Week Five
Lorde examines how oppression operates on people's loathing of difference and their tendency to either ignore it or use it as a block to progress. This loathing of difference creates different kinds of limits. It limits the connections we can make with other people; Lorde discusses the generational "gap" that exists in our society and how because of this progressive lessons that the former generation has learned don't get passed down to the younger one. Lorde describes this as having to "invent the wheel every time we have to go to the store for bread." Ignoring differences produce ignorances about the real needs of people. The white, middle class, heterosexual dominated women's movement often ignored the fact that lesbians and women of color were different from themselves and did not simply share all the same problems and agendas. A person's ability to identify with the oppressor also varies. Lorde discusses the issue that there is more room for white women to seek a small share in the larger power of a patriarchal world than there is for black women. She also discusses the need for black women to come together as women and to cease relying on black men for identity.
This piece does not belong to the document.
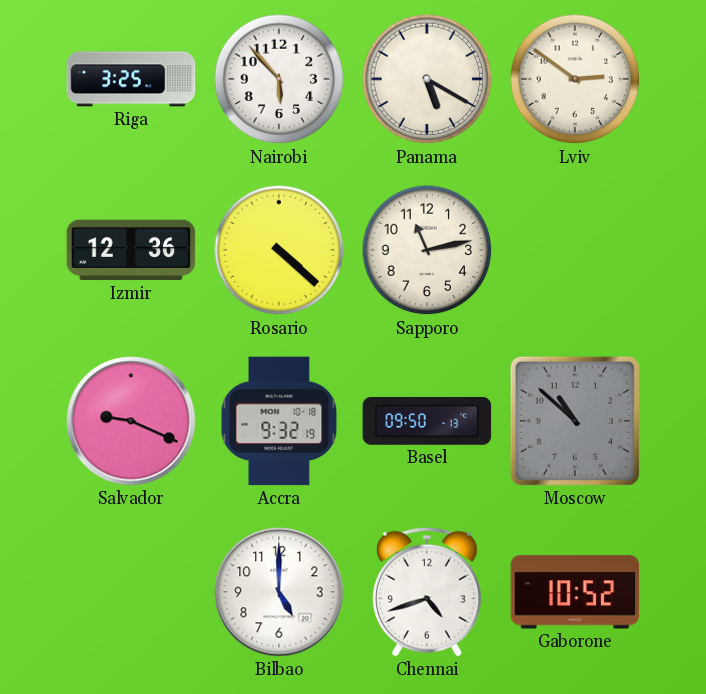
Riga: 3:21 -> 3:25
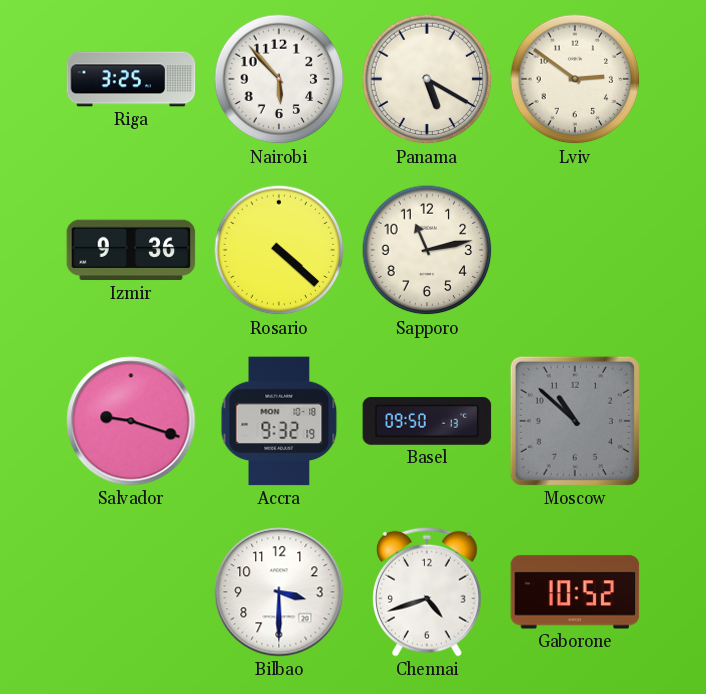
Izmir: 12:36 -> 9:36
Salvador: 9:19 -> 9:18
Bilbao: 5:00 -> 3:30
She explains her position as a lesbian of color: she is often made an enemy where she would be an ally in different communities, asked to abandon parts of her identity for the sake of avoiding tension by calling attention to her differences from others.
Lorde does not consider patriarchy the one primary form of oppression and discusses the consequences of obsessively focusing on oppression in terms of sex, or, for that matter, race, class, or age. She advises a more inclusive approach: recognizing difference and the relevence it has in people's lives and asking us to use a more intersectional approach to analyzing oppression and systems of power.